#### Text passage
Though Respectable, Transformers One Could Stand To Be a Little More Fun
It's not your daddy's Transformers movie!
Steven Spielberg executive produced all the Transformers movies and their spin-offs, but only 2018’s Bumblebee felt like an actual Steven Spielberg movie. It was the Transformers most overtly modeled on Spielberg’s beloved kiddie science fiction of the 1980s. It alone was blessed with a Spielbergian sense of wonder and awe instead of a Michael Bay sense of empty excess.
Bumblebee, not coincidentally, was also the only Transformers movie not directed by Michael Bay, a film whose bombastic aesthetic I do not care for, except outliers The Rock and Ambulance.
Transformers One was produced but not directed by Bay. It’s better than all of the Bay-directed Transformers movies but not as good as Bumblebee, even as it is similarly blessed with a director with a take on the material beyond bigger, louder, and more.
Director Josh Cooley is a Pixar veteran who co-wrote Inside Out and directed Toy Story 4. He set out to make a movie about shape-shifting space aliens based on a line of popular children’s toys with real psychological depth. Cooley aspires to tragedy.
Transformers One has echoes of foundational mythologies throughout the ages. It’s the story about how God and Lucifer went from being BFFs to straight-up hating each other, but with giant robots from outer space. It’s Judas betraying Jesus, but with giant robots from outer space. It’s 2Pac and Biggie going from being the very best of friends to dangerous, deadly enemies, but with robots from outer space. It’s Li ’l Anakin Skywalker going from being a hero to a menace.
It’s a tale oft told, sometimes, but not always, with giant robots from outer space.
The messianic and evil figures in Transformers One are Orion Pax (Chris Hemsworth, a large, handsome human being) and D-16, or as they are better known, Optimus Prime and Megatron.

#### Prompt
Pick up the Transformers One review right after its final sentence and keep writing it.

#### Information provided
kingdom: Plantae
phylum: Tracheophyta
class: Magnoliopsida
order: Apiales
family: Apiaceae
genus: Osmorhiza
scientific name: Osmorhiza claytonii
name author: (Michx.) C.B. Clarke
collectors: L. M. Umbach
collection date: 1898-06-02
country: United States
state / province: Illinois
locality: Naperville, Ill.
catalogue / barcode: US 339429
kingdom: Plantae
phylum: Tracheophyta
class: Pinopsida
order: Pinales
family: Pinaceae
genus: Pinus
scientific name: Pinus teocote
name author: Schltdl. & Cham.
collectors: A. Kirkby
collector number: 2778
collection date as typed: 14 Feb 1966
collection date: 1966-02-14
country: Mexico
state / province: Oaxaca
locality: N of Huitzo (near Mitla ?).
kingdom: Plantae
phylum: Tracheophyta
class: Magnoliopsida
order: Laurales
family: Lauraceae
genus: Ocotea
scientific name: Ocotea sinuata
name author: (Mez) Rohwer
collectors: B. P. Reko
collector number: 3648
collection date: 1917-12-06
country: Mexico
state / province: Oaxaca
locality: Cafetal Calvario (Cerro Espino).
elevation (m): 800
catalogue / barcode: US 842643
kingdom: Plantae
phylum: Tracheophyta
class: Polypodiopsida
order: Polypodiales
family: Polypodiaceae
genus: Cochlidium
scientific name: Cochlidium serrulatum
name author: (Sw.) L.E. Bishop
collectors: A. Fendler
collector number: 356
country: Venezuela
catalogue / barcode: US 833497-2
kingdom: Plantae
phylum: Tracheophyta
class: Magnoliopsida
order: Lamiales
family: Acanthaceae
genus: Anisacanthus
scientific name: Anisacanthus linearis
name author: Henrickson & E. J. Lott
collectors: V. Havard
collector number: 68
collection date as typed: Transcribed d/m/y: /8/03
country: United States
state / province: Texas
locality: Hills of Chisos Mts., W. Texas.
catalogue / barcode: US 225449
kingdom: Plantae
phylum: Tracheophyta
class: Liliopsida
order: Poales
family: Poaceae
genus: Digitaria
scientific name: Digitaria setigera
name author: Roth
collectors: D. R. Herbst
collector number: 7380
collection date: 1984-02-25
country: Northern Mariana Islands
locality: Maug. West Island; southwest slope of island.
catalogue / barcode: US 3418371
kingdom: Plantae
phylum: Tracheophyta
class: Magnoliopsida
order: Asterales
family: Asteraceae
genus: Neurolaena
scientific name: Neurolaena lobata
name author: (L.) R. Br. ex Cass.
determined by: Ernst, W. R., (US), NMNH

#### The response
Before they were the leaders of the Autobots and Decepticons, respectively, the robots that would become known as Optimus Prime and Megatron were humble miners with a dream. Humble origins are only acceptable in movies like these if they’re accompanied by ambitions to social mobility. The American cult of success says that it’s only okay to be a nobody if you’re actively working toward being a somebody.
In their original form Orion Pax and D-16 can’t even transform. They lack the cog that allows them to become something greater and different than themselves, to become more than meets the eye.
But they have dreams! Oh, but they have dreams. They’re humble, non-transforming giant robots from space who long for more.
Orion Pax has an insatiable curiosity and unerring moral compass that will lead to him becoming the ramrod-straight leader of the Autobots and tedious exemplar of everything noble and good.
FUCK Optimus Prime. He may be THE Transformer but I’ve always found him to be a crashing boor. Transformers One gives us a more psyhologically complex version of the character. That’s not too difficult considering how one-note he’s been in animated and live-action form.
The same is true of Megatron. He’s generally just an evil robot from outer space. Transformers One tries to make us feel for Megatron. It asks us to identify with him, to relate his plight.
Transformers One wisely casts Brian Tyree Henry in the crucial role of D-16/Megatron. He delivers a performance of depth and substance playing an idealist whose path to villainy is paved with good intentions and bitter, murderous resentment.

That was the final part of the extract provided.